In the interview, the interviewers pushed back on Talley’s argument, wondering why she doesn’t simply donate to nonlethal conservation initiatives rather than take matters into her own hands.

“I would rather do what I love to do, rather than just give a lump sum of cash somewhere and not know particularly where that is going,” she replied.

Talley called the hunts “a hobby” and asserted that she remains “proud of that giraffe.”

The International Union for Conservation of Nature’s Red List, which tracks the status of wildlife populations, categorizes giraffes as vulnerable.

Major threats to the species include habitat loss, civil unrest, ecological changes and illegal hunting. But in South Africa, hunting remains legal, even though it has been met with shock and anger online.

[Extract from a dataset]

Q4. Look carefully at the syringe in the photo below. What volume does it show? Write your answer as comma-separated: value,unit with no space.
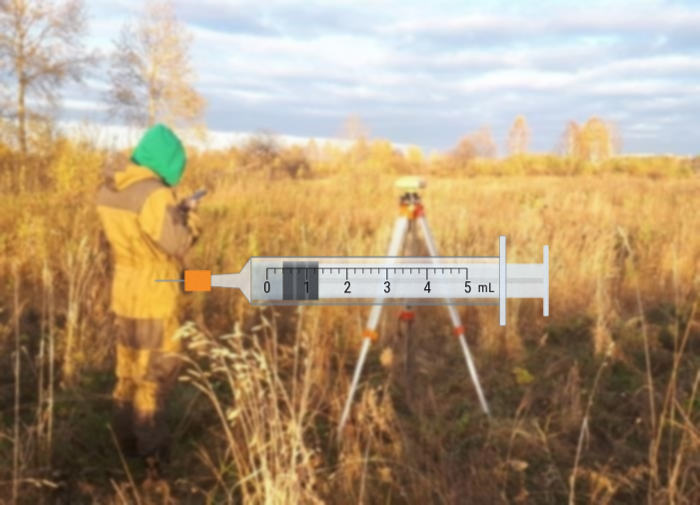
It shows 0.4,mL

In a statement released in April, Kitty Block, head of the Humane Society of the United States and Humane Society International, sounded the alarm on threats to giraffes, warning that the U.S. has “played a significant role” by allowing trophy hunters to enter the U.S. with wild animal parts.

“Over the past decade, nearly 40,000 giraffe parts and products were imported into the United States, including giraffe bone knife handles, giraffe skin pillows and more,” Block said. “There are no strong international regulations on the trade in giraffe parts, and giraffe bone has now taken on the status of a ‘new ivory.’”

Despite Block’s concerns, in 2018, zoologist John Hanks, a former Africa program director at the World Wildlife Fund, backed hunting as an important conservation tool.

“There are hunters who hunt ethically, and it’s always the bad side that gets blown up out of all proportion,” he told The New York Times. “Unfortunately, the critics climb on the people who make the mistakes, and vilify everyone for being in the same boat.”